To remove the gap while preserving the original figure size, you can use fig.subplots_adjust(hspace=xxx) or the equivalent plt.subplots(gridspec_kw=dict(hspace=xxx)), as shown in the following example:
import numpy as np # v 1.19.2
import matplotlib.pyplot as plt # v 3.3.2
np.random.seed(1)
fig, (ax1, ax2) = plt.subplots(2, 1, figsize=(10, 6.25),
gridspec_kw=dict(hspace=-0.206))
# For those not using plt.subplots, you can use this instead:
# fig.subplots_adjust(hspace=-0.206)
size = 50
ax1.imshow(np.random.random((10, size)))
ax1.xaxis.set_visible(False)
# Create plot of a line that is aligned with the image above
x = np.arange(0, size)
ax2.plot(x, x, 'k-')
ax2.set_xlim(ax1.get_xlim())
plt.show()
I am not aware of any way to define the appropriate hspace automatically so that the gap can be removed for any image width. As stated in the docstring for fig.subplots_adjust(), it corresponds to the height of the padding between subplots, as a fraction of the average axes height. So I attempted to compute hspace by dividing the gap between the subplots by the average height of both subplots like this:
# Extract axes positions in figure coordinates
ax1_x0, ax1_y0, ax1_x1, ax1_y1 = np.ravel(ax1.get_position())
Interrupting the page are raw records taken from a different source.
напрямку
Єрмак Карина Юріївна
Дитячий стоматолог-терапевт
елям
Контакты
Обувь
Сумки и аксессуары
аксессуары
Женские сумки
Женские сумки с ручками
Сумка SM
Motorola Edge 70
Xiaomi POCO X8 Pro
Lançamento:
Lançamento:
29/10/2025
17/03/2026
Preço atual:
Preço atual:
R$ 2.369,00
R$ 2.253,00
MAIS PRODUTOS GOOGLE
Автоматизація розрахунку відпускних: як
ax2_x0, ax2_y0, ax2_x1, ax2_y1 = np.ravel(ax2.get_position())
# Compute negative hspace to close the vertical gap between subplots
ax1_h = ax1_y1-ax1_y0
ax2_h = ax2_y1-ax2_y0
avg_h = (ax1_h+ax2_h)/2
gap = ax1_y0-ax2_y1
hspace=-(gap/avg_h) # this divided by 2 also does not work
fig.subplots_adjust(hspace=hspace)
Unfortunately, this does not work. Maybe someone else has a solution for this.
It is also worth mentioning that I tried removing the gap between subplots by editing the y positions like in this example:
# Extract axes positions in figure coordinates
ax1_x0, ax1_y0, ax1_x1, ax1_y1 = np.ravel(ax1.get_position())
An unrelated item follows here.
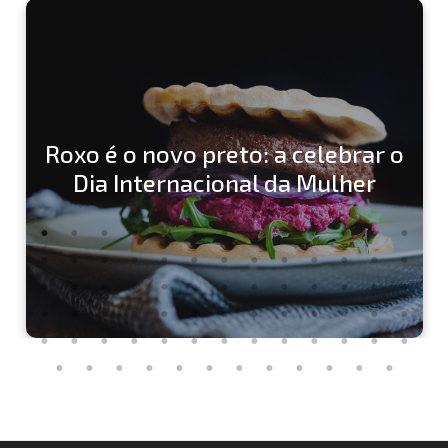
Roxo é o novo preto: a celebrar o
Dia Internacional da Mulher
ax2_x0, ax2_y0, ax2_x1, ax2_y1 = np.ravel(ax2.get_position())
# Set new y positions: shift ax1 down over gap
gap = ax1_y0-ax2_y1
ax1.set_position([ax1_x0, ax1_y0-gap, ax1_x1, ax1_y1-gap])
ax2.set_position([ax2_x0, ax2_y0, ax2_x1, ax2_y1])
Unfortunately, this (and variations of this) produces seemingly unpredictable results, including a figure resizing similar to when using fig.tight_layout(). Maybe someone else has an explanation for what is happening here behind the scenes.